The organization has an On Campus division and an On Campus Leadership Training program to help high school and college students understand the risks associated with breast cancer. Sharsheret is currently on 250 campuses in America and has 12 national support and education programs. The organization also creates awareness programs, which include Pink Day, Pink Shabbats, Pink Challah Bakes and more.

== Mission ==
Sharsheret, Hebrew for "chain", is an American not-for-profit intended to support young Jewish women with breast cancer or who have a genetic predisposition to it, and their families. Ashkenazi Jews make up the majority of the Jewish community in the United States and are at a higher risk of developing a BRCA gene mutation, as "1 in 40 women of Ashkenazi descent carry an alteration in what are referred to as the BRCA1 or BRCA2 genes, compared to 1 in 345 women in the general population." Only one in 400 people in the US carry this genetic mutation; of that amount, women carriers have an 85% chance of developing breast or ovarian cancer.

Our mission is to offer a community of support to women diagnosed with breast cancer or at increased genetic risk, by fostering culturally-relevant individualized connections with networks of peers, health professionals, and related resources. Since Sharsheret's founding in 2001, we have responded to more than 55,000 breast cancer inquiries, involved more than 5,300 peer supporters, and presented over 250 educational programs annually nationwide.

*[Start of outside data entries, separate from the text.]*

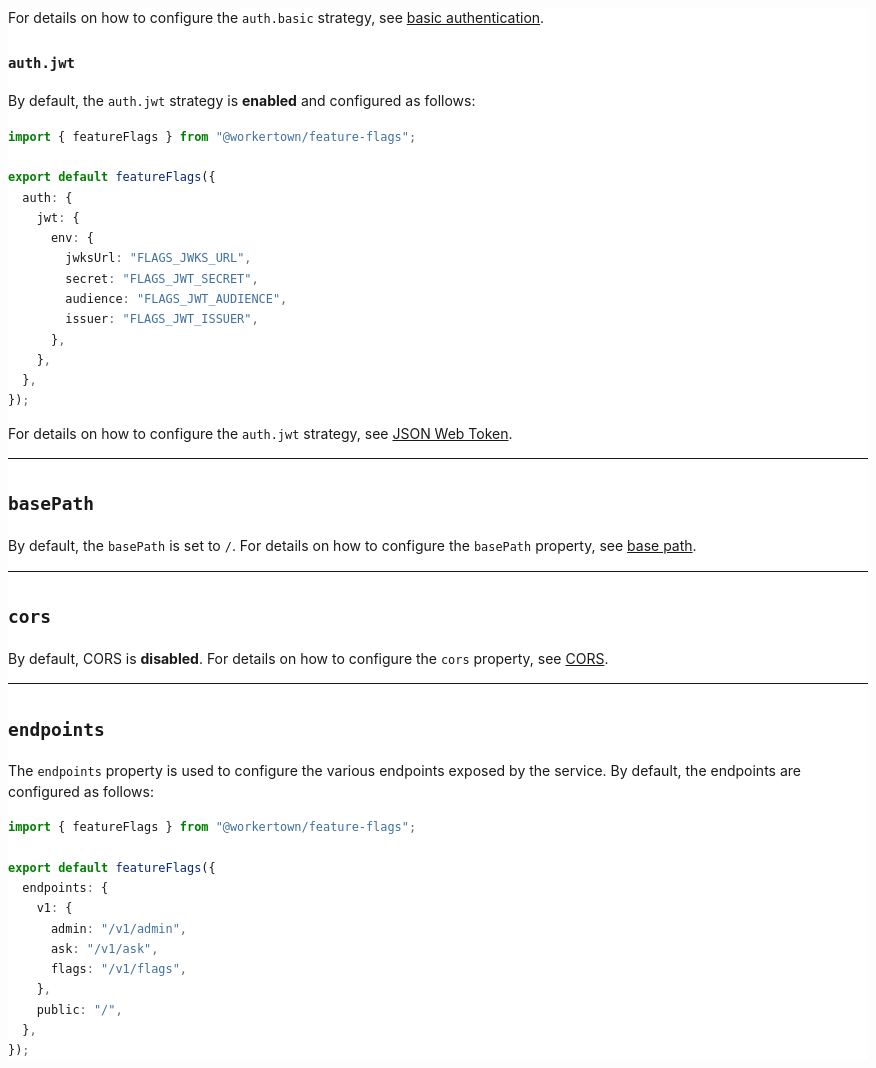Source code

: 
For details on how to configure the `auth.basic` strategy, see
[basic authentication](/docs/core-concepts/authentication#basic-username-password).


### `auth.jwt`

By default, the `auth.jwt` strategy is **enabled** and configured as follows:

```ts
import { featureFlags } from "@workertown/feature-flags";

export default featureFlags({
  auth: {
    jwt: {
      env: {
        jwksUrl: "FLAGS_JWKS_URL",
        secret: "FLAGS_JWT_SECRET",
        audience: "FLAGS_JWT_AUDIENCE",
        issuer: "FLAGS_JWT_ISSUER",
      },
    },
  },
});
```

For details on how to configure the `auth.jwt` strategy, see
[JSON Web Token](/docs/core-concepts/authentication#jwt).

---

## `basePath`

By default, the `basePath` is set to `/`. For details on how to configure the
`basePath` property, see [base path](/docs/core-concepts/configuration#base-path).

---

## `cors`

By default, CORS is **disabled**. For details on how to configure the `cors`
property, see [CORS](/docs/core-concepts/configuration#cors).

---

## `endpoints`

The `endpoints` property is used to configure the various endpoints exposed by
the service. By default, the endpoints are configured as follows:

```ts
import { featureFlags } from "@workertown/feature-flags";

export default featureFlags({
  endpoints: {
    v1: {
      admin: "/v1/admin",
      ask: "/v1/ask",
      flags: "/v1/flags",
    },
    public: "/",
  },
});
```
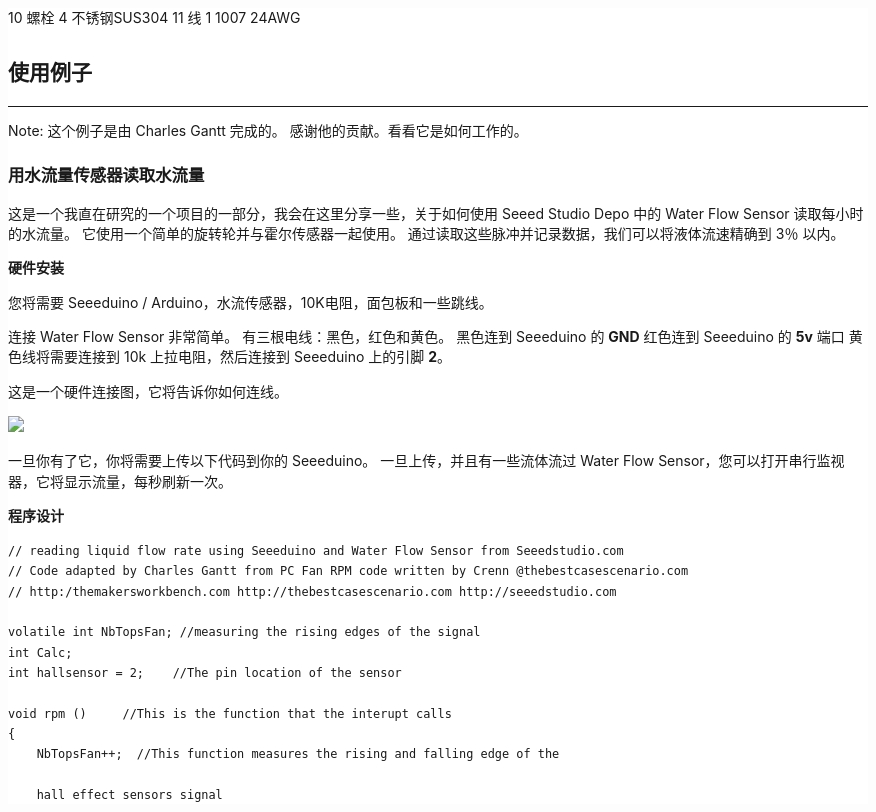 </td>
<td>
</td></tr>
<tr style="font-size: 90%">
<td> 10
</td>
<td>  螺栓
</td>
<td>  4
</td>
<td>  不锈钢SUS304
</td>
<td>
</td></tr>
<tr style="font-size: 90%">
<td> 11
</td>
<td>  线
</td>
<td>  1
</td>
<td>  1007 24AWG
</td>
<td>
</td></tr></table>

##  使用例子
---
<font>Note: 这个例子是由 Charles Gantt 完成的。 感谢他的贡献。看看它是如何工作的。</font>

###  用水流量传感器读取水流量

 这是一个我直在研究的一个项目的一部分，我会在这里分享一些，关于如何使用 Seeed Studio Depo 中的 Water Flow Sensor  读取每小时的水流量。 它使用一个简单的旋转轮并与霍尔传感器一起使用。 通过读取这些脉冲并记录数据，我们可以将液体流速精确到 3％ 以内。

**硬件安装**

您将需要 Seeeduino / Arduino，水流传感器，10K电阻，面包板和一些跳线。


连接 Water Flow Sensor 非常简单。 有三根电线：黑色，红色和黄色。
黑色连到 Seeeduino 的 **GND**
红色连到 Seeeduino 的 **5v** 端口
黄色线将需要连接到 10k 上拉电阻，然后连接到 Seeeduino 上的引脚 **2**。

这是一个硬件连接图，它将告诉你如何连线。

![](https://github.com/SeeedDocument/G3-4_Water_Flow_sensor/raw/master/img/Reading_liquid_flow_rate_with_an_Arduino.jpg)

一旦你有了它，你将需要上传以下代码到你的 Seeeduino。 一旦上传，并且有一些流体流过 Water Flow Sensor，您可以打开串行监视器，它将显示流量，每秒刷新一次。

**程序设计**
```
// reading liquid flow rate using Seeeduino and Water Flow Sensor from Seeedstudio.com
// Code adapted by Charles Gantt from PC Fan RPM code written by Crenn @thebestcasescenario.com
// http:/themakersworkbench.com http://thebestcasescenario.com http://seeedstudio.com

volatile int NbTopsFan; //measuring the rising edges of the signal
int Calc;
int hallsensor = 2;    //The pin location of the sensor

void rpm ()     //This is the function that the interupt calls
{
    NbTopsFan++;  //This function measures the rising and falling edge of the

    hall effect sensors signal
```
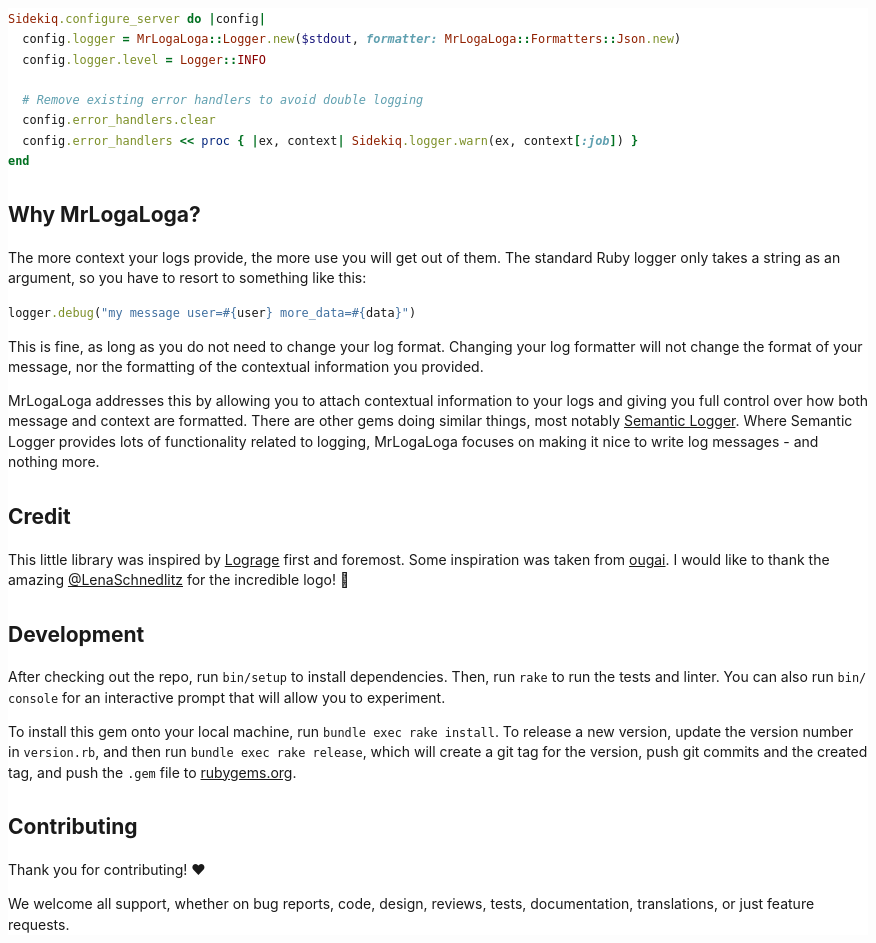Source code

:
 ```ruby
Sidekiq.configure_server do |config|
  config.logger = MrLogaLoga::Logger.new($stdout, formatter: MrLogaLoga::Formatters::Json.new)
  config.logger.level = Logger::INFO
  
  # Remove existing error handlers to avoid double logging
  config.error_handlers.clear
  config.error_handlers << proc { |ex, context| Sidekiq.logger.warn(ex, context[:job]) }
end
```

## Why MrLogaLoga?

The more context your logs provide, the more use you will get out of them. The standard Ruby logger only takes a string as an argument, so you have to resort to something like this:

```ruby
logger.debug("my message user=#{user} more_data=#{data}")
```

This is fine, as long as you do not need to change your log format. Changing your log formatter will not change the format of your message, nor the formatting of the contextual information you provided.

MrLogaLoga addresses this by allowing you to attach contextual information to your logs and giving you full control over how both message and context are formatted. There are other gems doing similar things, most notably [Semantic Logger](https://logger.rocketjob.io/). Where Semantic Logger provides lots of functionality related to logging, MrLogaLoga focuses on making it nice to write log messages - and nothing more. 

## Credit

This little library was inspired by [Lograge](https://github.com/roidrage/lograge) first and foremost. Some inspiration was taken from [ougai](https://github.com/tilfin/ougai). I would like to thank the amazing [@LenaSchnedlitz](https://twitter.com/LenaSchnedlitz) for the incredible logo! 🤩

## Development

After checking out the repo, run `bin/setup` to install dependencies. Then, run `rake` to run the tests and linter. You can also run `bin/console` for an interactive prompt that will allow you to experiment.

To install this gem onto your local machine, run `bundle exec rake install`. To release a new version, update the version number in `version.rb`, and then run `bundle exec rake release`, which will create a git tag for the version, push git commits and the created tag, and push the `.gem` file to [rubygems.org](https://rubygems.org).

## Contributing

Thank you for contributing! :heart:

We welcome all support, whether on bug reports, code, design, reviews, tests, documentation, translations, or just feature requests.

Sharsheret hosts webinars and other public meetings to educate women on the benefits of genetic testing.

== Activities and events ==

=== Partnerships ===
Sharsheret has several national and corporate partnerships with businesses and organizations such as Pfizer, Moishe House, and 23andMe. The organization has also partnered with the sorority Alpha Epsilon Phi, which selected Sharsheret as one of its national philanthropies in 2008.

=== Pink Day ===
In 2010, Sharsheret created Pink Day to raise awareness and show support for breast cancer survivors. On February 13, people are encouraged to wear pink clothing throughout the day, as observed by many students throughout the country. Jewish student organizations such as Hillel, Chabad, and the Alpha Epsilon Phi sorority plan annual events in honor of Pink Day, including challah bakes, "Pink Shabbat," and tabling events on campus. In 2018, over 100 schools nationwide participated in Pink Day using the Pink Day Tool Kits provided by Sharsheret. The kits include programming ideas, educational resources, physical items to display, and breast cancer awareness terminology for social media content.

== Awards ==
The Centers for Disease Control and Prevention (CDC) awarded Sharsheret with a five-year, $1.8 million cooperative agreement, as of September 2019, to fund the organization's "LINK Program-Outreach and Education Initiative" that works to provide educational programming and services for women under the age of 45 diagnosed with breast cancer. "In collaboration with the CDC and more than 100 local Sharsheret partners nationwide, we will work to serve more than 150,000 women and caregivers, enhancing the quality of life and reducing the cancer burden for breast cancer survivors, metastatic breast cancer patients and caregivers", said Executive Director Elana Silber in response to the award.